The Nsaba checkpoint near Nkawkaw is closed while the Bunso checkpoint in the Eastern Region would be closed on Monday, November 23, 2020.
The Commission said other roads across the country with too many checkpoints would also be reduced.
Mr John Allotey, Chief Executive Officer of Forestry Commission, said this on Thursday when he interacted with the Nkawkaw Timber Market Association to address their challenges.
The FC boss said his outfit had received complaints that the checkpoints were too many on the roads and that the officials manning them constantly harassed and impounded their vehicles when they were transporting the lumber to the markets.
Mr. Allotey said the officials who worked at the closed checkpoints would be sent to the forest to protect the trees from illegal chainsaw activities and as well educate them on the need to preserve the country’s ecosystem.

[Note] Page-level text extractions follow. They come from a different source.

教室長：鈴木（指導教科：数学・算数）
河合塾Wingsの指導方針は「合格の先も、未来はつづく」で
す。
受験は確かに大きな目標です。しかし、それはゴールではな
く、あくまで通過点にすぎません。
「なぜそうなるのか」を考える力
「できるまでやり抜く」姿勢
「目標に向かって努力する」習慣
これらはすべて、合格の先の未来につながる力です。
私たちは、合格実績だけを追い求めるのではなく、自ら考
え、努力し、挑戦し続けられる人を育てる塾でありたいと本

He explained that it would be better for the Commission to enforce the laws at the forest gate rather than arresting the wood operators on the roads when they had already cut the trees for the market.
Mr. Allotey said the Commission would continue to engage with the private wood operators at the various timber markets to intensify education on the documentation processes required in carrying out their businesses to avoid flouting the laws governing the protection of the forest.

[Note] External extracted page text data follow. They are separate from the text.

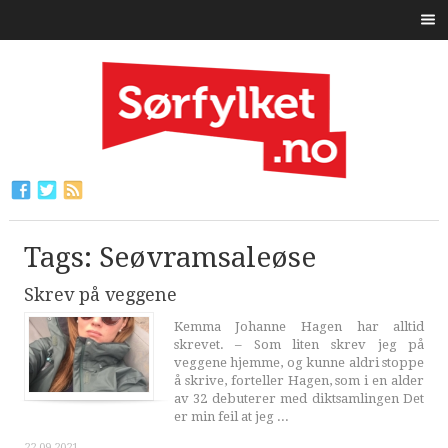
Tags: Seøvramsaleøse
Skrev på veggene
Kemma Johanne Hagen har alltid
skrevet. – Som liten skrev jeg på
veggene hjemme, og kunne aldri stoppe
å skrive, forteller Hagen, som i en alder
av 32 debuterer med diktsamlingen Det
er min feil at jeg ...
22.09.2021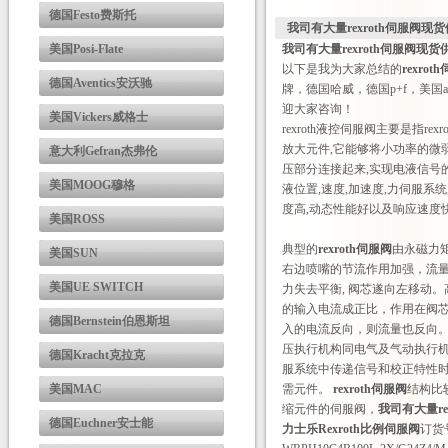
德国Festo费斯托
我司有大量rexroth伺服阀现
美国Posi-Flate
我司有大量rexroth伺服阀现货
以下是我为大家总结的
rexrot
德国Aventics安沃驰
牌，德国哈威，德国p+f，美国a
迎大家咨询！
美国Vickers威格士
rexroth液控伺服阀主要是指
放大元件,它能够将小功率的微弱
意大利Gefran杰弗伦
压部分连接起来,实现电液信号的转
美国MOOG穆格
液位置,速度,加速度,力伺服系
度高,动态性能好以及响应速度
美国ROSS
典型的
rexroth伺服阀
由永磁力
美国SUN
右边喷嘴的节流作用加强，流
美国UE SWITCH
力失去平衡, 阀芯遂向左移动
的输入电流成正比，作用在阀
德国Bernstein伯恩斯坦
入的电流反向，则流量也反向
压执行机构同电气及气动执行
德国Kracht克拉克
服系统中传递信号和校正特性
美国MAC
需元件。
rexroth伺服阀
结构比
缩元件的伺服阀，
我司有大量re
德国Euchner安士能
力士乐Rexroth比例伺服阀
订货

He urged the wood operators to register with the Timber Industry Development Division of the FC, responsible for overseeing and ensuring compliance to the laws, regulations and procedures along the supply chain from the carting of logs to the industry floor and to export or trade on the domestic market.
Mr. Allotey stated the Commission’s commitment to create an enabling and friendly environment for stakeholders in the timber industry to improve on their businesses subject to the law.
This, he explained, would create the needed job opportunities for the teeming youth in the country.
In June 2009, the government of Ghana ratified the voluntary partnership agreements with the European Union to control illegal logging.
The agreement enforces the requirement for communities to provide written consent before logging takes place on their land. It also commits Ghana to a participatory review of forest policy, regulation and intuitions.
Nana Kofi Asante, Chairman of the Nkawkaw Timber Market Association, commended the Commission for reducing the checkpoints, stressing that the seizure of truckloads of lumber by officials of the Commission had been the main challenge affecting the association.
He pledged to collaborate with the Commission to address the issue of illegal felling of trees in the forest and the acquisition of permits and other documentation to transport the lumber to the market.